Y es que A Escusalla está situada en lo alto del monte, un lugar sobrecogedor no solo por su leyenda maldita, sino también por sus imponentes vistas. Desde arriba se contempla el embalse que algo más abajo asoló al pueblo de Aceredo, otro lugar fantasma que surge de las aguas cuando la sequía arrecia. Su historia no es menos dramática: un acuerdo entre dictadores permitió que en los años 90 se llenara el embalse de Lindoso que obligó a sus gentes a abandonar la aldea, dejando sumergidos sus enseres y sus sueños, su vida, en definitiva. Ahora es un pueblo fantasma que desaparece anegado y luego reaparece mostrando esa melancolía propia de los lugares olvidados. En verano la aldea se llena de turistas curioseando entre las casas abandonadas, pero es en las tardes de otoño cuándo el vacío y un silencio denso se apoderan de las calles de Aceredo, provocando una extraña sensación, una mezcla de calma y desasosiego.
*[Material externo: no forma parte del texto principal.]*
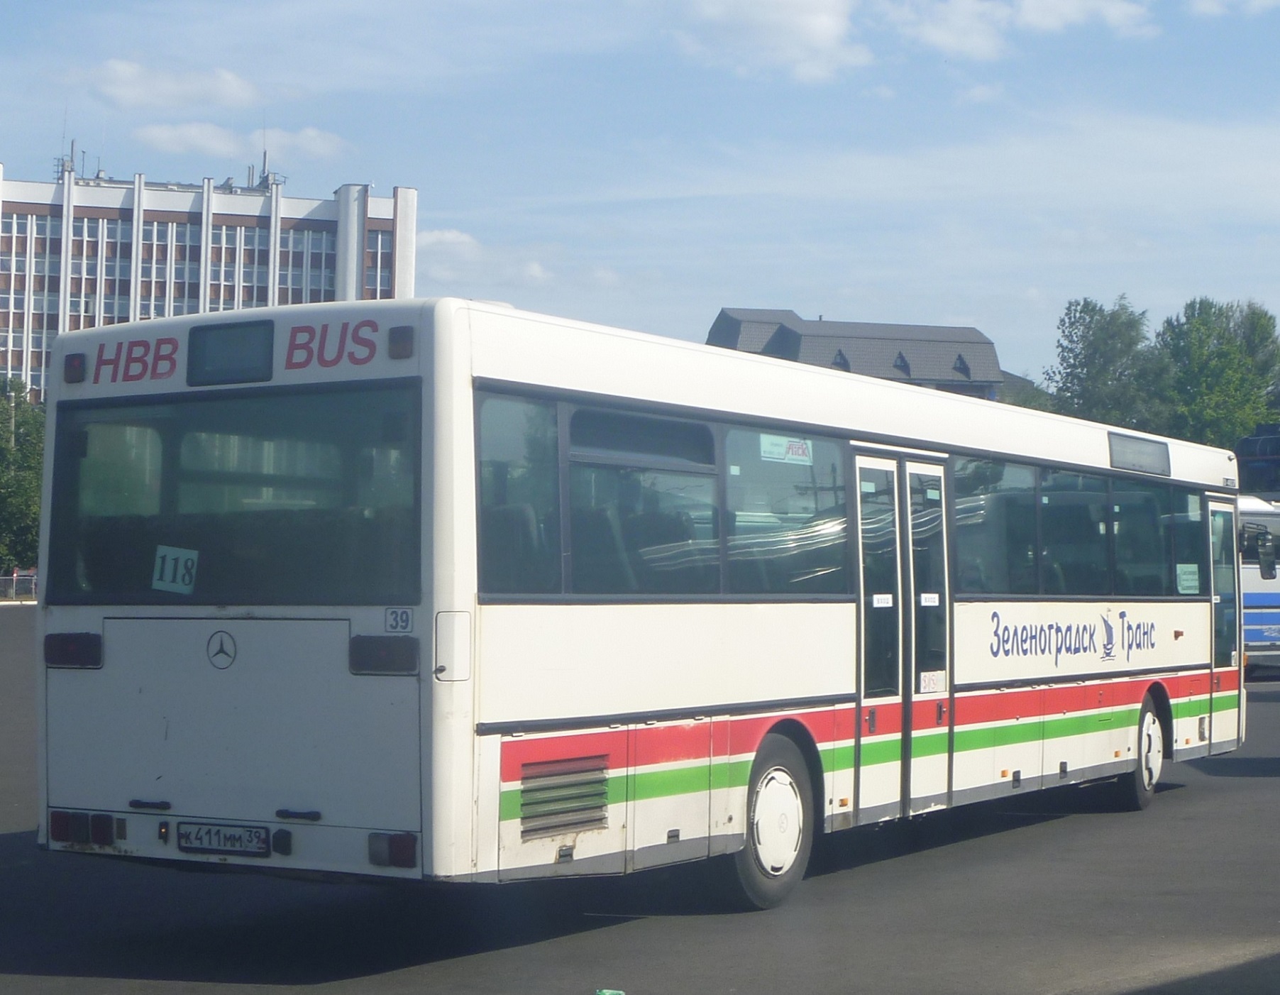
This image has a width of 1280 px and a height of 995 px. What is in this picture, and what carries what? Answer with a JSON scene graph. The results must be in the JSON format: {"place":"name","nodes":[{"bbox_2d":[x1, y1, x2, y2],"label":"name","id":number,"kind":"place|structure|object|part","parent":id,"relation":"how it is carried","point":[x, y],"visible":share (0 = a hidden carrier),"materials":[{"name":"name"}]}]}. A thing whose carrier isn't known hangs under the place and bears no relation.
{"place":"outdoors","nodes":[
{"label":"outdoors","id":0,"kind":"place"},
{"bbox_2d":[87,60,263,112],"label":"cloud","id":1,"kind":"structure","parent":0,"point":[233,89],"materials":[{"name":"white"}]},
{"bbox_2d":[0,156,418,403],"label":"office building","id":2,"kind":"structure","parent":0,"point":[116,223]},
{"bbox_2d":[8,216,53,321],"label":"window","id":3,"kind":"structure","parent":2,"relation":"in","point":[39,223],"materials":[{"name":"glass"}]},
{"bbox_2d":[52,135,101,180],"label":"antenna","id":4,"kind":"object","parent":2,"relation":"on","point":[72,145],"visible":0.6,"materials":[{"name":"metal"}]},
{"bbox_2d":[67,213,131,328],"label":"window","id":5,"kind":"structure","parent":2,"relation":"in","point":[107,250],"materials":[{"name":"glass"}]},
{"bbox_2d":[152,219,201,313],"label":"window","id":6,"kind":"structure","parent":2,"relation":"in","point":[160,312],"materials":[{"name":"glass"}]},
{"bbox_2d":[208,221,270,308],"label":"window","id":7,"kind":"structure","parent":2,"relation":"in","point":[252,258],"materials":[{"name":"glass"}]},
{"bbox_2d":[256,146,285,189],"label":"antenna","id":8,"kind":"object","parent":2,"relation":"on","point":[266,181],"visible":0.67,"materials":[{"name":"metal"}]},
{"bbox_2d":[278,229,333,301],"label":"window","id":9,"kind":"structure","parent":2,"relation":"in","point":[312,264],"materials":[{"name":"glass"}]},
{"bbox_2d":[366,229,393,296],"label":"window","id":10,"kind":"structure","parent":2,"relation":"in","point":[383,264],"materials":[{"name":"glass"}]},
{"bbox_2d":[135,122,351,167],"label":"cloud","id":11,"kind":"structure","parent":0,"point":[318,148],"materials":[{"name":"white"}]},
{"bbox_2d":[417,227,554,286],"label":"cloud","id":12,"kind":"structure","parent":0,"point":[454,234],"materials":[{"name":"white"}]},
{"bbox_2d":[0,0,1279,392],"label":"sky","id":13,"kind":"structure","parent":0,"point":[708,299],"materials":[{"name":"blue"}]},
{"bbox_2d":[0,608,1279,994],"label":"asphalt lot","id":14,"kind":"structure","parent":0,"point":[582,936],"materials":[{"name":"grey asphalt"}]},
{"bbox_2d":[594,988,624,994],"label":"green litter","id":15,"kind":"object","parent":14,"relation":"on","point":[607,993],"visible":0.99,"materials":[{"name":"green"}]},
{"bbox_2d":[36,294,1250,907],"label":"bus","id":16,"kind":"object","parent":14,"relation":"on","point":[634,389],"visible":0.97,"materials":[{"name":"white metal"}]},
{"bbox_2d":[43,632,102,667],"label":"tail light","id":17,"kind":"object","parent":16,"relation":"attached to","point":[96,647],"visible":0.9,"materials":[{"name":"black"}]},
{"bbox_2d":[63,352,85,382],"label":"marker light","id":18,"kind":"object","parent":16,"relation":"attached to","point":[77,368],"visible":0.91,"materials":[{"name":"red plastic"}]},
{"bbox_2d":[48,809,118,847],"label":"tail light","id":19,"kind":"object","parent":16,"relation":"attached to","point":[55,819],"visible":0.86,"materials":[{"name":"red plastic"}]},
{"bbox_2d":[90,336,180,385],"label":"lettering","id":20,"kind":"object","parent":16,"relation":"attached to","point":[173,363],"visible":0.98,"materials":[{"name":"red paint"}]},
{"bbox_2d":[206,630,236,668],"label":"emblem","id":21,"kind":"object","parent":16,"relation":"attached to","point":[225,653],"visible":0.97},
{"bbox_2d":[176,820,271,856],"label":"license plate","id":22,"kind":"object","parent":16,"relation":"attached to","point":[225,846],"visible":0.97,"materials":[{"name":"white metal"}]},
{"bbox_2d":[187,319,275,385],"label":"destination sign","id":23,"kind":"object","parent":16,"relation":"attached to","point":[268,347],"visible":0.99,"materials":[{"name":"black glass"}]},
{"bbox_2d":[44,381,422,607],"label":"bus window","id":24,"kind":"structure","parent":16,"relation":"in","point":[148,575],"materials":[{"name":"glass"}]},
{"bbox_2d":[151,544,198,592],"label":"number sticker","id":25,"kind":"object","parent":24,"relation":"attached to","point":[170,575],"visible":0.98,"materials":[{"name":"white paper"}]},
{"label":"engine hatch","id":26,"kind":"part","parent":16,"relation":"part of","materials":[{"name":"white metal"}]},
{"bbox_2d":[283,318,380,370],"label":"lettering","id":27,"kind":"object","parent":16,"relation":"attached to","point":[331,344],"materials":[{"name":"red paint"}]},
{"bbox_2d":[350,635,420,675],"label":"tail light","id":28,"kind":"object","parent":16,"relation":"attached to","point":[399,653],"visible":0.91,"materials":[{"name":"black"}]},
{"bbox_2d":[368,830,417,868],"label":"tail light","id":29,"kind":"object","parent":16,"relation":"attached to","point":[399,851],"visible":0.84,"materials":[{"name":"red plastic"}]},
{"bbox_2d":[383,605,414,633],"label":"sticker","id":30,"kind":"object","parent":16,"relation":"attached to","point":[402,615],"visible":0.98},
{"bbox_2d":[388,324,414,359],"label":"marker light","id":31,"kind":"object","parent":16,"relation":"attached to","point":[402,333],"visible":0.93,"materials":[{"name":"red"}]},
{"label":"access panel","id":32,"kind":"part","parent":16,"relation":"part of","materials":[{"name":"white metal"}]},
{"bbox_2d":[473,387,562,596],"label":"bus window","id":33,"kind":"structure","parent":16,"relation":"in","point":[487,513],"materials":[{"name":"clear glass"}]},
{"bbox_2d":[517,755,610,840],"label":"vent","id":34,"kind":"object","parent":16,"relation":"in","point":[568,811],"visible":0.92,"materials":[{"name":"metal"}]},
{"bbox_2d":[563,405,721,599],"label":"bus window","id":35,"kind":"structure","parent":16,"relation":"in","point":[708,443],"materials":[{"name":"glass"}]},
{"bbox_2d":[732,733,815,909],"label":"wheel","id":36,"kind":"object","parent":16,"relation":"attached to","point":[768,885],"visible":0.83,"materials":[{"name":"rubber"}]},
{"bbox_2d":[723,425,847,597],"label":"bus window","id":37,"kind":"structure","parent":16,"relation":"in","point":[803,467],"materials":[{"name":"clear glass"}]},
{"bbox_2d":[758,434,813,465],"label":"sticker","id":38,"kind":"object","parent":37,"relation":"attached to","point":[795,448],"visible":0.95,"materials":[{"name":"white paper"}]},
{"label":"windows","id":39,"kind":"part","parent":16,"relation":"part of","materials":[{"name":"glass"}]},
{"bbox_2d":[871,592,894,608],"label":"sticker","id":40,"kind":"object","parent":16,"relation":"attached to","point":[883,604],"visible":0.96,"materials":[{"name":"white paper"}]},
{"bbox_2d":[853,449,954,821],"label":"bus door","id":41,"kind":"structure","parent":16,"relation":"in","point":[905,736],"materials":[{"name":"clear glass"}]},
{"bbox_2d":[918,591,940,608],"label":"sticker","id":42,"kind":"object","parent":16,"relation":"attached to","point":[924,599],"visible":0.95,"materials":[{"name":"white paper"}]},
{"bbox_2d":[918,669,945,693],"label":"sticker","id":43,"kind":"object","parent":16,"relation":"attached to","point":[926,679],"visible":0.95,"materials":[{"name":"white paper"}]},
{"bbox_2d":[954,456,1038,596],"label":"bus window","id":44,"kind":"structure","parent":16,"relation":"in","point":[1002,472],"materials":[{"name":"glass"}]},
{"bbox_2d":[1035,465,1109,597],"label":"bus window","id":45,"kind":"structure","parent":16,"relation":"in","point":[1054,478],"materials":[{"name":"glass"}]},
{"bbox_2d":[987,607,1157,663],"label":"company logo","id":46,"kind":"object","parent":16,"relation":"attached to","point":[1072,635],"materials":[{"name":"blue paint"}]},
{"bbox_2d":[1108,431,1171,475],"label":"destination sign","id":47,"kind":"object","parent":16,"relation":"in","point":[1139,446],"visible":0.92,"materials":[{"name":"grey glass"}]},
{"bbox_2d":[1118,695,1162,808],"label":"wheel","id":48,"kind":"object","parent":16,"relation":"attached to","point":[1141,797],"visible":0.6,"materials":[{"name":"rubber"}]},
{"bbox_2d":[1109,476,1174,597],"label":"bus window","id":49,"kind":"structure","parent":16,"relation":"in","point":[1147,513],"materials":[{"name":"glass"}]},
{"bbox_2d":[1176,563,1201,594],"label":"paper notice","id":50,"kind":"object","parent":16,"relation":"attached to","point":[1185,582],"visible":0.9,"materials":[{"name":"white paper"}]},
{"bbox_2d":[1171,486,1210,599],"label":"bus window","id":51,"kind":"structure","parent":16,"relation":"in","point":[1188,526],"materials":[{"name":"glass"}]},
{"bbox_2d":[1201,491,1243,754],"label":"bus door","id":52,"kind":"structure","parent":16,"relation":"in","point":[1210,540],"materials":[{"name":"glass"}]},
{"bbox_2d":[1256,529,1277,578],"label":"side mirror","id":53,"kind":"object","parent":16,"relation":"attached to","point":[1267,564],"visible":0.99,"materials":[{"name":"black mirror"}]},
{"bbox_2d":[1236,491,1279,673],"label":"bus","id":54,"kind":"object","parent":14,"relation":"on","point":[1256,591],"visible":0.33,"materials":[{"name":"white metal"}]},
{"bbox_2d":[671,0,867,81],"label":"cloud","id":55,"kind":"structure","parent":0,"point":[825,23],"materials":[{"name":"white"}]},
{"bbox_2d":[705,306,1016,401],"label":"building","id":56,"kind":"structure","parent":0,"point":[716,333],"materials":[{"name":"grey tile"}]},
{"bbox_2d":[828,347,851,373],"label":"dormer window","id":57,"kind":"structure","parent":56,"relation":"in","point":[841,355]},
{"bbox_2d":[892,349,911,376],"label":"dormer window","id":58,"kind":"structure","parent":56,"relation":"in","point":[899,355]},
{"bbox_2d":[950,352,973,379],"label":"dormer window","id":59,"kind":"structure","parent":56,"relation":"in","point":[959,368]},
{"bbox_2d":[881,0,1157,60],"label":"cloud","id":60,"kind":"structure","parent":0,"point":[951,41],"materials":[{"name":"white"}]},
{"bbox_2d":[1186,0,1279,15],"label":"cloud","id":61,"kind":"structure","parent":0,"point":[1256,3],"materials":[{"name":"white"}]},
{"label":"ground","id":62,"kind":"structure","parent":0},
{"bbox_2d":[0,568,37,600],"label":"fence","id":63,"kind":"object","parent":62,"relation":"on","point":[15,577],"visible":0.43,"materials":[{"name":"metal"}]},
{"bbox_2d":[0,379,45,578],"label":"tree","id":64,"kind":"object","parent":62,"relation":"on","point":[1,448],"visible":0.57,"materials":[{"name":"green plant"}]},
{"bbox_2d":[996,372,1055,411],"label":"tree","id":65,"kind":"object","parent":62,"relation":"on","point":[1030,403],"visible":0.15,"materials":[{"name":"green plant"}]},
{"bbox_2d":[1045,293,1161,428],"label":"tree","id":66,"kind":"object","parent":62,"relation":"on","point":[1087,350],"visible":0.64,"materials":[{"name":"green plant"}]},
{"bbox_2d":[1153,295,1279,448],"label":"tree","id":67,"kind":"object","parent":62,"relation":"on","point":[1218,355],"visible":0.71,"materials":[{"name":"green plant"}]},
{"bbox_2d":[1235,423,1279,501],"label":"building","id":68,"kind":"structure","parent":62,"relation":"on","point":[1254,446],"materials":[{"name":"blue"}]}
]}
Al lado de la antigua casona de A Escusalla se descubre también el inicio de uno de los senderos más bonitos de O Xurés que bordea el río Mao atravesando viejos molinos por un bosque de aspecto encantado. Aunque la ruta es muy hermosa durante el día, al atardecer las sombras dibujan formas retorcidas, como seres extraños que invaden el monte transformándolo en una lúgubre pesadilla.
Pero esa es la magia de estas tierras fronterizas, un lugar misterioso y fascinante que en verdad merece la pena conocer. Eso sí, hay que poner cuidado y evitar que la noche nos atrape y, desorientados, nos arrastre hasta adentrarnos en los siniestros muros de la casa de A Escusalla, de donde tal vez nunca podamos salir.